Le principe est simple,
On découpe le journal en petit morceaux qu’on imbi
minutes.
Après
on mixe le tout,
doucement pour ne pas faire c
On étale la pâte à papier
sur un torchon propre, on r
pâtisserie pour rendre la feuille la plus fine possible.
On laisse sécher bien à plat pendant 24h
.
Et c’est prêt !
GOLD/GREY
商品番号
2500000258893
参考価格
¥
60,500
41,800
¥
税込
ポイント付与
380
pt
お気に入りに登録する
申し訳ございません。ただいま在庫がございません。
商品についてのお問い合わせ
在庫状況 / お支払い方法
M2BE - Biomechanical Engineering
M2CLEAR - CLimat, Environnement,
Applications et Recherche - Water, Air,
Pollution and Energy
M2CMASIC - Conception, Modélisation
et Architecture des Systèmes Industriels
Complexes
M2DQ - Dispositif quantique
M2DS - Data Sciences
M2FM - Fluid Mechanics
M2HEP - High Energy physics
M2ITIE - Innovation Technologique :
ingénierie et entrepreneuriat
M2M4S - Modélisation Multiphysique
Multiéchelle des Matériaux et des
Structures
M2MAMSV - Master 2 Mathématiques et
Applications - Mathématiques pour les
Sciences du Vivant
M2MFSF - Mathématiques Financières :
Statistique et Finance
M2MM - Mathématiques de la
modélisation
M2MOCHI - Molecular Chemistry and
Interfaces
• • • • •
**Exercise brief**: Please show every line above that includes the word "Mathématiques".

**Expected output**:
M2MAMSV - Master 2 Mathématiques et
Applications - Mathématiques pour les
M2MFSF - Mathématiques Financières :
M2MM - Mathématiques de la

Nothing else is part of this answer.